This project is a part of the Data Science Fundamentals course at ISCTE-IUL. The goal of this project is to predict the salary of a LinkedIn user based on the information available on job offers. The dataset used in this project is the LinkedIn dataset, which is available on Kaggle. The dataset is available on Kaggle: LinkedIn Dataset
The project is based on the CRISP-DM methodology. The project structure is as follows:
- Business Understanding (Won't be covered in this project)
- Data Understanding
- Data Preparation
- Modeling
- Evaluation
- Deployment (Won't be covered in this project)
All libraries can be installed using pip. There is a requirements.txt file in the project folder. To install all libraries, run the following command in the project folder: pip install -r requirements.txt
The understanding of the dataset was done in Understand&Prepare.ipynb
notebook and all the code and results are presented there. It includes statistics presentation, data visualization and correlation analysis.

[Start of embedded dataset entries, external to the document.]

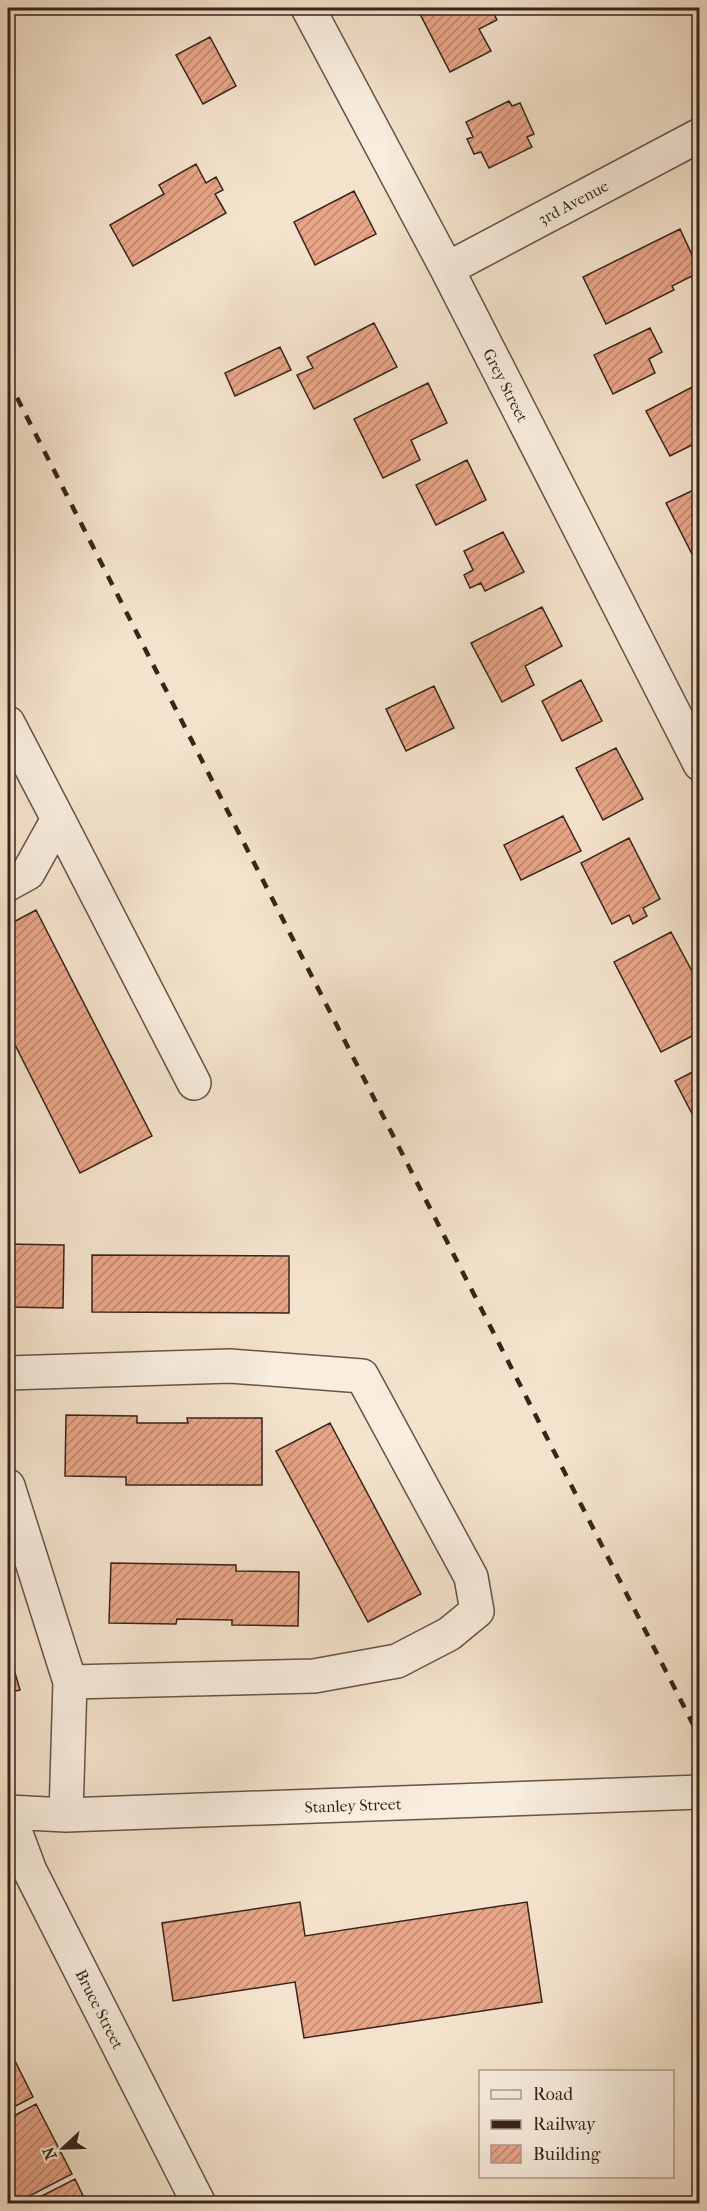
<svg xmlns="http://www.w3.org/2000/svg" width="707" height="2211" font-family="'IM FELL French Canon',serif">
<defs>
<pattern id="building-hatch" width="6" height="6" patternUnits="userSpaceOnUse" patternTransform="scale(1.5)"><rect width="6" height="6" fill="#e8a587"/><path d="M-1 1l2-2M0 6l6-6M5 7l2-2" fill="none" stroke="#bd866e"/></pattern>
</defs>
<rect width="100%" height="100%" fill="#f4e3cc"/>
<filter id="stains"><feTurbulence type="fractalNoise" baseFrequency=".00333" numOctaves="4"/><feColorMatrix values="0 0 0 0 .2 0 0 0 0 .09 0 0 0 0 .02 0 0 0 .5 -.17"/></filter>
<radialGradient id="worn" r=".72"><stop offset=".6" stop-color="#630" stop-opacity="0"/><stop offset="1" stop-color="#630" stop-opacity=".3"/></radialGradient>
<path fill="url(#building-hatch)" stroke="#36251b" stroke-width="1.5" d="M433,8H491L497,20L479,29L491,51L450,72L420,14Z
M210,37L236,86L203,104L176,55Z
M509,101L512,106L520,103L534,134L527,137L532,147L489,168L481,152L474,154L467,139L473,137L466,122Z
M196,164L206,183L216,177L223,190L215,194L226,213L133,266L110,225L164,194L159,185Z
M354,191L376,234L315,265L294,222Z
M680,229L700,272L672,286L674,290L606,324L583,277Z
M374,323L397,367L314,409L297,375L313,368L307,357Z
M650,328L662,352L649,359L655,373L613,394L594,355Z
M280,347L291,370L235,396L225,373Z
M428,383L447,423L411,440L420,460L383,478L354,419Z
M700,383V441L670,456L646,411Z
M467,460L486,500L436,525L416,485Z
M700,487V550L692,554L666,503Z
M503,532L524,572L485,591L481,583L470,588L464,575L473,570L464,551Z
M542,607L562,646L525,666L534,685L502,702L471,643Z
M581,680L602,721L562,741L542,701Z
M434,686L454,728L406,751L386,709Z
M616,748L643,799L603,820L576,768Z
M563,816L581,851L521,880L504,845Z
M629,838L660,899L643,908L647,916L633,924L629,915L612,924L581,863Z
M36,910L152,1136L80,1173L8,1031V925Z
M671,932L700,986V1032L661,1052L614,962Z
M700,1068V1129L675,1081Z
M8,1244L64,1245L63,1308L8,1307Z
M92,1255L289,1256V1313L92,1312Z
M66,1415L137,1416V1423H188L187,1418H262V1485H126V1477L65,1476Z
M330,1423L421,1594L368,1622L276,1451Z
M111,1563L236,1565V1571L299,1572L298,1626L232,1625V1620L177,1619L176,1624L109,1623Z
M8,1649L20,1690L8,1693Z
M300,1902L305,1936L527,1902L542,2002L304,2038L295,1982L173,2001L162,1923Z
M8,2047L33,2097L8,2110Z
M36,2104L72,2174L14,2204H8V2119Z
M75,2179L87,2204H26Z"/>
<g fill="none" stroke-linecap="round" stroke-linejoin="round">
<defs>
<path id="minor" d="M308,8L447,269L700,764
M447,269L700,135
M8,723L58,819L28,873L8,884
M58,819L194,1083
M8,1373L230,1366L362,1376L471,1577L477,1611L449,1634L397,1661L314,1676L70,1682
M8,1486L70,1682L66,1815
M8,1812L66,1815L700,1792
M8,1812L30,1871L199,2204"/>
</defs>
<use href="#minor" stroke="#665447" stroke-width="36"/>
<use href="#minor" stroke="#f8edde" stroke-width="33"/>
<path stroke="#36251b" stroke-width="4.5" stroke-dasharray="10 10" stroke-linecap="butt" d="M8,380L700,1738"/>
</g>
<g text-anchor="middle" stroke-width="6" stroke-linejoin="round" paint-order="stroke">
<g font-size="16" fill="#36251b" stroke="#f8edde">
<text transform="translate(573 202) rotate(-28)" y="6">3rd Avenue</text>
<text transform="translate(506 385) rotate(63)" y="6">Grey Street</text>
<text transform="translate(353 1805) rotate(-2)" y="6">Stanley Street</text>
<text transform="translate(100 2009) rotate(63)" y="6">Bruce Street</text>
</g>
</g>
<rect width="707" height="2211" fill="none" stroke="#f4e3cc" stroke-width="30"/>
<rect x="9" y="9" width="689" height="2193" fill="none" stroke="#36251b" stroke-width="3"/>
<rect x="15" y="15" width="677" height="2181" fill="none" stroke="#36251b" stroke-width="1.5"/>
<rect x="479" y="2070" width="195" height="108" fill="#f8edde" stroke="#aa9d90" stroke-width="1.5"/>
<rect x="491" y="2090" width="30" height="9" fill="#f8edde" stroke="#aa9d90" stroke-width="1.5"/>
<text x="533" y="2100" font-size="18" fill="#36251b">Road</text>
<rect x="491" y="2120" width="30" height="9" fill="#36251b" stroke="#aa9d90" stroke-width="1.5"/>
<text x="533" y="2130" font-size="18" fill="#36251b">Railway</text>
<rect x="491" y="2145" width="30" height="18" fill="url(#building-hatch)" stroke="#aa9d90" stroke-width="1.5"/>
<text x="533" y="2160" font-size="18" fill="#36251b">Building</text>
<g transform="translate(63 2148) rotate(248)" stroke="#f8edde" stroke-width="4.5" paint-order="stroke">
<path d="M0-4.5L10 22L0 15L-10 22Z" fill="#36251b"/>
<text y="-9" font-size="16" font-weight="bold" text-anchor="middle" fill="#36251b">N</text>
</g>
<rect width="100%" height="100%" filter="url(#stains)"/>
<rect width="100%" height="100%" fill="url(#worn)"/>
</svg>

The data preparation was done in Understand&Prepare.ipynb
notebook and all the code and results are presented there. It includes data cleaning and feature selection.
For that purpose we will use the following algorithms:
- K Neighbors Regressor
- Decision Tree Regressor
- Random Forest Regressor
- Support Vector Regressor
- Gradient Boosting Regressor
With the feautres we were left with Sure, the features in your dataset appear to be:
Flw_Cnt
Is_Supvsr
is_remote
views
mean_sal_by_st_code
mean_sal_by_xp_lvl
mean_sal_by_wrk_type
NLP - Job_Decscription
All models are Regression models, because we are predicting a continuous variable. We could also use Classification models, but we would have to divide the salary into classes. In this case, we would have to decide how many classes we want to have and what would be the salary range for each class. This would be a very subjective decision and it would be hard to evaluate the results.
The modeling was done in ModelTesting.ipynb
notebook and all the code and results are presented there. It includes data modeling, hyperparameter tuning and model evaluation. Great help was provided by GridSearchCV, which is a part of the sklearn library. It allows to test different hyperparameters and choose the best ones.
Without use of NLP, all models were off by 20k-30k dollars. It is a huge error.
The data itself is not very good for predicting the salary. Although the dataset is quite big, its features are not very good for predicting. informations like job title, company name or job description are not very good for predicting the salary. Different features like domain, application status or if company page is listed were not very useful.
The idea itself looks very interesting and further research could be done. The dataset could be improved by adding more features. The use of NLP (Natural Language Processing) could be used for other features too.